▸ DATA TO USE:
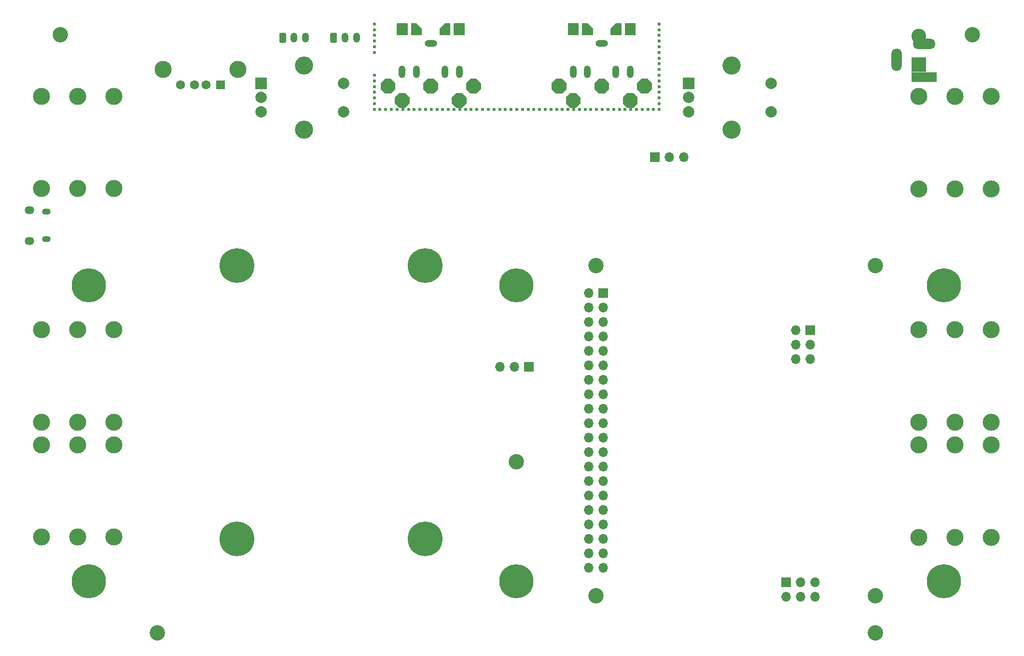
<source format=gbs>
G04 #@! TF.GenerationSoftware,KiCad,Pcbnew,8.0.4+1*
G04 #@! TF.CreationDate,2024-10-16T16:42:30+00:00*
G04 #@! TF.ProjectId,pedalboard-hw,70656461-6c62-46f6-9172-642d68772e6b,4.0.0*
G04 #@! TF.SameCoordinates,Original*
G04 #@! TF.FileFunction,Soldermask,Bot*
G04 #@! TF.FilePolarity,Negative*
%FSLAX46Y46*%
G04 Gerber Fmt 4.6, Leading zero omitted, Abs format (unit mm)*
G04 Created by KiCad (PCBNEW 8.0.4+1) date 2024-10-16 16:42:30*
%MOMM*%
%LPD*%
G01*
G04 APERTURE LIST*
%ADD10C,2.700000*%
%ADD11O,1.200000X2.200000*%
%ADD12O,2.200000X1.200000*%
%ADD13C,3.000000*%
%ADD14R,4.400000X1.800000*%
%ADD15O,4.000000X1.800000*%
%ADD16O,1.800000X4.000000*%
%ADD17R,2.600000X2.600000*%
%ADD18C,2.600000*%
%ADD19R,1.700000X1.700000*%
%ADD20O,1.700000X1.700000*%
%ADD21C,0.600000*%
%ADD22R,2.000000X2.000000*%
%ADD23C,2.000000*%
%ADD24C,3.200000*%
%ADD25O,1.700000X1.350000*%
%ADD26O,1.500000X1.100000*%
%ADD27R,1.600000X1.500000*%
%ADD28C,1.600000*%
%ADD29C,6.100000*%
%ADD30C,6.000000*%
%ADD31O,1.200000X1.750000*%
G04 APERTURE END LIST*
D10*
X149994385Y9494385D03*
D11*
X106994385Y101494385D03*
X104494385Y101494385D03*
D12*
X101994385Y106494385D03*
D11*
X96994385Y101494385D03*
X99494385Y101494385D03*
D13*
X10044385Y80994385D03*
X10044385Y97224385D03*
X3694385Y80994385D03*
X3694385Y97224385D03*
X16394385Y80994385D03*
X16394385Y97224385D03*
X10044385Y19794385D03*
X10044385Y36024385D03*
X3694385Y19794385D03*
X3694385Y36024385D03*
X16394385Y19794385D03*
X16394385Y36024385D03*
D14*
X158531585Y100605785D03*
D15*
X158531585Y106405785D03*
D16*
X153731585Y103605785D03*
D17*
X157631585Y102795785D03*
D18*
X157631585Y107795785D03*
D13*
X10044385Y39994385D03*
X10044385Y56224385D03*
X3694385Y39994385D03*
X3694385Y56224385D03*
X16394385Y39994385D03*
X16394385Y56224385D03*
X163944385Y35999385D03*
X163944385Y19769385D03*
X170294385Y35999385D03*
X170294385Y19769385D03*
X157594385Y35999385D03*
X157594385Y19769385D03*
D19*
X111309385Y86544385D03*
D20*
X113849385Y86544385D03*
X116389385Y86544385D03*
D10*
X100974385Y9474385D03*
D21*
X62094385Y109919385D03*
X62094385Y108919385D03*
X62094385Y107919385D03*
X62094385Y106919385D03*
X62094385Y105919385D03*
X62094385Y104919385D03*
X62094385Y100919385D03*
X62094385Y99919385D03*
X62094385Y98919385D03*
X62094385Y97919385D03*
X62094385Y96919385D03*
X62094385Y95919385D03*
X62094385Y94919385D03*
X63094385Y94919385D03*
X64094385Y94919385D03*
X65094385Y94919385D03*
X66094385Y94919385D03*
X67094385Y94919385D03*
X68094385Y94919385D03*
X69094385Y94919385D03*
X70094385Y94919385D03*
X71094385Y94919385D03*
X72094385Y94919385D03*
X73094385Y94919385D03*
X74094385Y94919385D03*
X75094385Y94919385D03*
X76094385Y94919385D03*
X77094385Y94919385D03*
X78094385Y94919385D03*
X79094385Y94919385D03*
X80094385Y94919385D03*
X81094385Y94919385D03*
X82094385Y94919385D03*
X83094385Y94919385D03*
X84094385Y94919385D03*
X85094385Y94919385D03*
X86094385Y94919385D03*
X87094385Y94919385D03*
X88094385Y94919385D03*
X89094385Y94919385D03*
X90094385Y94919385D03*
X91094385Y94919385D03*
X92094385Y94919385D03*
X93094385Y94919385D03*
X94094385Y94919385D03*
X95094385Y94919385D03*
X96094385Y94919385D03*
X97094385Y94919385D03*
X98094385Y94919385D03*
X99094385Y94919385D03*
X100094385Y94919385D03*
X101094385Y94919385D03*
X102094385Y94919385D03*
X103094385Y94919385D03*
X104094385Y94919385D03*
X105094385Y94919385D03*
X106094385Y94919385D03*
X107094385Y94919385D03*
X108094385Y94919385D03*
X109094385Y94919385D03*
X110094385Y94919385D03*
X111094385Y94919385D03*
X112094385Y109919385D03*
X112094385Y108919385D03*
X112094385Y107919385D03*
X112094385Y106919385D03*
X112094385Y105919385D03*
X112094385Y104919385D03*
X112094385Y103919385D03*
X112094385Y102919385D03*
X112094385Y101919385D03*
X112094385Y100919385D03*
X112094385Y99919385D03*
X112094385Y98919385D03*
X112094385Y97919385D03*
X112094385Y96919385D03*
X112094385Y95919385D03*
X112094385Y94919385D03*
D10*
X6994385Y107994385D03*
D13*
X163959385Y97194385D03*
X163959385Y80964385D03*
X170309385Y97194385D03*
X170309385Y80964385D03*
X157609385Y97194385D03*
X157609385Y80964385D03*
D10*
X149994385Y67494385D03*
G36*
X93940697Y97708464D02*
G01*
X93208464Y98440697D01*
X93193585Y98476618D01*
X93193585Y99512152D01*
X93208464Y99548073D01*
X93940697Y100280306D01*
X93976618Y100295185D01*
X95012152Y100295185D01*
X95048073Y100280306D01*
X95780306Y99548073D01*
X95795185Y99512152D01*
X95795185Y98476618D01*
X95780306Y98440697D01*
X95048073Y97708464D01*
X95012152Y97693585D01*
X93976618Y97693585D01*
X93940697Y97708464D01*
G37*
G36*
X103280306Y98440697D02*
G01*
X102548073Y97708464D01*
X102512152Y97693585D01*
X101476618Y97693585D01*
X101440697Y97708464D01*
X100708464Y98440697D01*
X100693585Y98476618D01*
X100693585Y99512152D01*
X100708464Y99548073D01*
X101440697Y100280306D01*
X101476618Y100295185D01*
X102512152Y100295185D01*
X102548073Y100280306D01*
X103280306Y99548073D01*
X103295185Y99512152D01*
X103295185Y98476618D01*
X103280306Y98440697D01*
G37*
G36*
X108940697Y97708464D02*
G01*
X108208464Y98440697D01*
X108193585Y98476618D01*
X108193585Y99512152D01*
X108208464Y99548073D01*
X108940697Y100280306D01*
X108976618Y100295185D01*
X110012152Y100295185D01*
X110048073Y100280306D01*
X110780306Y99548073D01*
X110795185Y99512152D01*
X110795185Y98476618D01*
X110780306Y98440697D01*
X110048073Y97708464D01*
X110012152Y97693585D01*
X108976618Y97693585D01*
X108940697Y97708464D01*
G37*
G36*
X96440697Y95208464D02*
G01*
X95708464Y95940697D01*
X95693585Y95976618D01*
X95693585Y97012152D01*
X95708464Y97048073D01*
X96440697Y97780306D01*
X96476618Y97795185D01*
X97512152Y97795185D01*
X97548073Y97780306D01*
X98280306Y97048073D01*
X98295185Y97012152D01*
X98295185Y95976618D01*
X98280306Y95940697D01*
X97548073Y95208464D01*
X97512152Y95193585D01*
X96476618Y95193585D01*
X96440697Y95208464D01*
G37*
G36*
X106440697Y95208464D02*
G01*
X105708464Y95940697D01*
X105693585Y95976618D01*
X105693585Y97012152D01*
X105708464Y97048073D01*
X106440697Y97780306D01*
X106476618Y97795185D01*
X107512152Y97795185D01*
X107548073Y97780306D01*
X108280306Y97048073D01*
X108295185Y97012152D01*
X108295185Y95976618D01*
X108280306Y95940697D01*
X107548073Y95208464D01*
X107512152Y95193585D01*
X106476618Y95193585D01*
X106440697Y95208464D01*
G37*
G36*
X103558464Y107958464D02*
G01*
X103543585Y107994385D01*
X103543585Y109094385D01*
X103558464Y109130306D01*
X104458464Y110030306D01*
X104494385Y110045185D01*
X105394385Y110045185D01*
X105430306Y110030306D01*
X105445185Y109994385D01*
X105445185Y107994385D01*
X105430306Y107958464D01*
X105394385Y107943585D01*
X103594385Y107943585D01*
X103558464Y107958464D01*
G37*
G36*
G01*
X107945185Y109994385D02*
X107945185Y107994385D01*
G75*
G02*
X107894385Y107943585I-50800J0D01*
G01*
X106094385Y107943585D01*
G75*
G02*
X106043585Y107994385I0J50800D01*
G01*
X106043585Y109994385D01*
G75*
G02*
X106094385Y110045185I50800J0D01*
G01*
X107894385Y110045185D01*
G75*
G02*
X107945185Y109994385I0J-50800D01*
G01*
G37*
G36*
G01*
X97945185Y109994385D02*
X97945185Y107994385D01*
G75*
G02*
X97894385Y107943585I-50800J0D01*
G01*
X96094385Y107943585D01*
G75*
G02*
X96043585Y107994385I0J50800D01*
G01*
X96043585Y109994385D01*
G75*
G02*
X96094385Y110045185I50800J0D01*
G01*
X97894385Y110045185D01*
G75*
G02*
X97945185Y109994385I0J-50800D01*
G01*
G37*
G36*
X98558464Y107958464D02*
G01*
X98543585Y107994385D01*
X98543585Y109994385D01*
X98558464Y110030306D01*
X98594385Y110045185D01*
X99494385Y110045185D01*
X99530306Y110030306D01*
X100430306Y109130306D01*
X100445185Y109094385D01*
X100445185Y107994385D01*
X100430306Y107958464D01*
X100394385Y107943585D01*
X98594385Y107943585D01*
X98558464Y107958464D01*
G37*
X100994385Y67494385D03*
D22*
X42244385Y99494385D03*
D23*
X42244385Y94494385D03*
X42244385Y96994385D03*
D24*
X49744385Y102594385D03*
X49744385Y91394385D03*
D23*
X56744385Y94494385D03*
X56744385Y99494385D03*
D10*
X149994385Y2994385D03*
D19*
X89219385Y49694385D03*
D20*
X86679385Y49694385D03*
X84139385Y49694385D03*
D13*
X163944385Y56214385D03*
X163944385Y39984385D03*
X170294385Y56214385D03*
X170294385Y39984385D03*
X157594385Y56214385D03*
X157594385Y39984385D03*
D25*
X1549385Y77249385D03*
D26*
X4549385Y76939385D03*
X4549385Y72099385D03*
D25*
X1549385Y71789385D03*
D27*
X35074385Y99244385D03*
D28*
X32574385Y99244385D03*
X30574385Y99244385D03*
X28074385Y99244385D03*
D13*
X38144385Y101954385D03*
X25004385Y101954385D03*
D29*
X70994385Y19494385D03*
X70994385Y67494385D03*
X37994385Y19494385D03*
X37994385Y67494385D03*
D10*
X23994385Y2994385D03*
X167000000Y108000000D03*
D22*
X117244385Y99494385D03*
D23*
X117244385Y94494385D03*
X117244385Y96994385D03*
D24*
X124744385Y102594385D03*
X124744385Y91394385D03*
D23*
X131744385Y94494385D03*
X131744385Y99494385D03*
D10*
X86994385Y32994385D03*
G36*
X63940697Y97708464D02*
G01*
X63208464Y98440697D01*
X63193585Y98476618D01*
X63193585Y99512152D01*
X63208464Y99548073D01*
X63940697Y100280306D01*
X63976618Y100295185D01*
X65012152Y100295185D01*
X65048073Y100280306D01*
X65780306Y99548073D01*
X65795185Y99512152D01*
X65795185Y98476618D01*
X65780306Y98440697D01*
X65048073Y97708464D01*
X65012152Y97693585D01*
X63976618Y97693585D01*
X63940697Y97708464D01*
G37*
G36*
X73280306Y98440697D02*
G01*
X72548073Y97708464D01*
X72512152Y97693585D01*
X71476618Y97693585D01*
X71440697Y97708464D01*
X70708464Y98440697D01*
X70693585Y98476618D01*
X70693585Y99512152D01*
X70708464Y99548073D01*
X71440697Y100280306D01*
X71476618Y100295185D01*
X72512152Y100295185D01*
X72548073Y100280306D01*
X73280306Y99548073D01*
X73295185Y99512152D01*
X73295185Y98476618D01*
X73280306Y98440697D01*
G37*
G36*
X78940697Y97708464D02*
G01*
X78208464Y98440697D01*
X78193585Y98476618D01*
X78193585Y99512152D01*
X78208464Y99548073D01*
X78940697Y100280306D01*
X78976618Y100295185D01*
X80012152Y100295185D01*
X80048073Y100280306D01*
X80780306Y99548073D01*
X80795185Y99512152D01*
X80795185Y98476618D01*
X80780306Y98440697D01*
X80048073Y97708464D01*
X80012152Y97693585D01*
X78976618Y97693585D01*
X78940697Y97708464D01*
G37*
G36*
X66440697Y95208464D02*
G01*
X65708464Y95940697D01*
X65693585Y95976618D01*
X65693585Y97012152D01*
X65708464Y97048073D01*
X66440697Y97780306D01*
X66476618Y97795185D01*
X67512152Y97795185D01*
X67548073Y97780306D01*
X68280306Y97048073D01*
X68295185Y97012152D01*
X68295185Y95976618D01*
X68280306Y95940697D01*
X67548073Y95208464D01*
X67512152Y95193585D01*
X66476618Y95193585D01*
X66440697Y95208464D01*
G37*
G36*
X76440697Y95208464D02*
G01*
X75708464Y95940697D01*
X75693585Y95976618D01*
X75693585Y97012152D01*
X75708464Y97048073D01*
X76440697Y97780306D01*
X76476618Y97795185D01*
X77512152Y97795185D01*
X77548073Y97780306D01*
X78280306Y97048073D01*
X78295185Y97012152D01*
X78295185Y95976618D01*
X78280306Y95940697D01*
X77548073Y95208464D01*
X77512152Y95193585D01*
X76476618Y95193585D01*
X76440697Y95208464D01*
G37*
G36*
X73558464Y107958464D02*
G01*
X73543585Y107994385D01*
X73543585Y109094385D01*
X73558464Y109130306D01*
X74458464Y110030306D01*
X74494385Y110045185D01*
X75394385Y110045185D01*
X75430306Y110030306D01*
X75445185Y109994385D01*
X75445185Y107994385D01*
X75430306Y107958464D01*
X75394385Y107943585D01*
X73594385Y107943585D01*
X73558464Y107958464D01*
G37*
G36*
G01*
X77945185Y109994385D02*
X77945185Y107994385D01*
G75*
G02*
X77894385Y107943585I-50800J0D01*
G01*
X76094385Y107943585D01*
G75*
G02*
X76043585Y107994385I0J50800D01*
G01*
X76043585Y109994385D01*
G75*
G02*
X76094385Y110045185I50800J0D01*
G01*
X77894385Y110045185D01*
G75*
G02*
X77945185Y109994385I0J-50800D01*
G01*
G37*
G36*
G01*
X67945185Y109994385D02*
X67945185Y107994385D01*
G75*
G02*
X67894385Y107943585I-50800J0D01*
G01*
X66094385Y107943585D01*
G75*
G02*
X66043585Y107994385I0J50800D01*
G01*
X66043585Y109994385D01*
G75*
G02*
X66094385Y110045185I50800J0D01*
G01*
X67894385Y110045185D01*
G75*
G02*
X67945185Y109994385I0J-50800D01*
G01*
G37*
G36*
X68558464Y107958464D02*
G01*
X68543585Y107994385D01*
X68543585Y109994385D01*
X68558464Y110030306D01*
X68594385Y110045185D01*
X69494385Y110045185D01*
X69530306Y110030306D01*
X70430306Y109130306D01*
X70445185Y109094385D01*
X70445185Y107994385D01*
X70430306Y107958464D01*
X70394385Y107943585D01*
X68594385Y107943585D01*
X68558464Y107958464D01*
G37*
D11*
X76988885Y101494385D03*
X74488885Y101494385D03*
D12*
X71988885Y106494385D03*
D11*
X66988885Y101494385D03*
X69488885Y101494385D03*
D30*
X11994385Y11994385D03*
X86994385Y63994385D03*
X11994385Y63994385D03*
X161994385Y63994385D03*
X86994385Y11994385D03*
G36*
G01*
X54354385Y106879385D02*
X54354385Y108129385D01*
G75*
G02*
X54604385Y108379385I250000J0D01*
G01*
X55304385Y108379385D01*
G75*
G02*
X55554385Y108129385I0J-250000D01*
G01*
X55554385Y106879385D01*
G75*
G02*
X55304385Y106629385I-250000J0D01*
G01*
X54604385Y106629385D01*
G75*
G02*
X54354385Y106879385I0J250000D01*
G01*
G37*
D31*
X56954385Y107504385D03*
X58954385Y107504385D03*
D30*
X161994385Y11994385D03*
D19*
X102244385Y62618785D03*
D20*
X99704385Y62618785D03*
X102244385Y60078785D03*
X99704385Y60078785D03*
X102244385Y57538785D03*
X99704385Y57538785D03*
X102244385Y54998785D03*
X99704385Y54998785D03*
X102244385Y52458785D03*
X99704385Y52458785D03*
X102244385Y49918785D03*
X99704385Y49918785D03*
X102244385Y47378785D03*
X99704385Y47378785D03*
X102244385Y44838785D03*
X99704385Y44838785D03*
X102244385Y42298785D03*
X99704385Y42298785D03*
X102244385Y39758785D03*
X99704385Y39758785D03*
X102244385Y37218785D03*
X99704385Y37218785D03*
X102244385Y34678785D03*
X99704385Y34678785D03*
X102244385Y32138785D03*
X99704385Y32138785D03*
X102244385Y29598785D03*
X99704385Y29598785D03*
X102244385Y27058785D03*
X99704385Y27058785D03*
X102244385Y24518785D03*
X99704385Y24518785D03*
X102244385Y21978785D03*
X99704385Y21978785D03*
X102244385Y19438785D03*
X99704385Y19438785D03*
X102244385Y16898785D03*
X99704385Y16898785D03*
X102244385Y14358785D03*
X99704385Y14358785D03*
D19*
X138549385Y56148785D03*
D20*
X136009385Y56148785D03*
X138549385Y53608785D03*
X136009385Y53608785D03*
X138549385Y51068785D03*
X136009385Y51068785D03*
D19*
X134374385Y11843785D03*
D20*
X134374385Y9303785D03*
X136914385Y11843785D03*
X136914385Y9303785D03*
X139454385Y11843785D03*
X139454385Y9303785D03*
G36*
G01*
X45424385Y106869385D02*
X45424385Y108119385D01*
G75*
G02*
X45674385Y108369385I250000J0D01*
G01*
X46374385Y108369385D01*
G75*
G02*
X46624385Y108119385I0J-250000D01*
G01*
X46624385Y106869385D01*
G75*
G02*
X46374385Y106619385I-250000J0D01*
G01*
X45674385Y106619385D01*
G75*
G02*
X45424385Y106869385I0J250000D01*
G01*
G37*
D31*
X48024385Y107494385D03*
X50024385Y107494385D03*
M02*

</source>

--

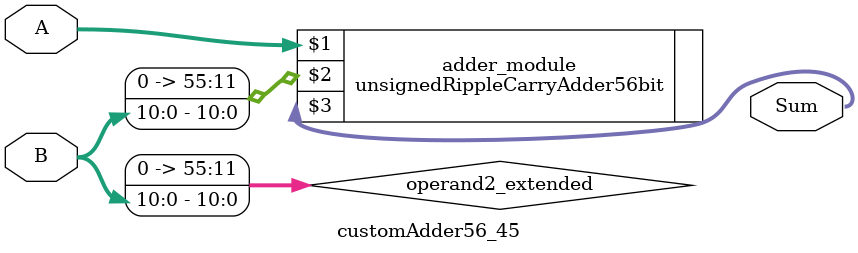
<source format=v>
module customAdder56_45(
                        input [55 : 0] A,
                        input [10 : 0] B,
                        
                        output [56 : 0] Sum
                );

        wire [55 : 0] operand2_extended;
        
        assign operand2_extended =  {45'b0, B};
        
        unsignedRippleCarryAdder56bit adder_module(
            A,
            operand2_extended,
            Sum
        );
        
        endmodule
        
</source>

▸ HOW TO COMPLETE THIS TASK: In the entries above, find the line holding "<source format=gbs>" and the line holding "G04 #@! TF.SameCoordinates,Original*", then retype exactly those two lines and every line between them, and nothing else.

▸ OUTPUT:
<source format=gbs>
G04 #@! TF.GenerationSoftware,KiCad,Pcbnew,8.0.4+1*
G04 #@! TF.CreationDate,2024-10-16T16:42:30+00:00*
G04 #@! TF.ProjectId,pedalboard-hw,70656461-6c62-46f6-9172-642d68772e6b,4.0.0*
G04 #@! TF.SameCoordinates,Original*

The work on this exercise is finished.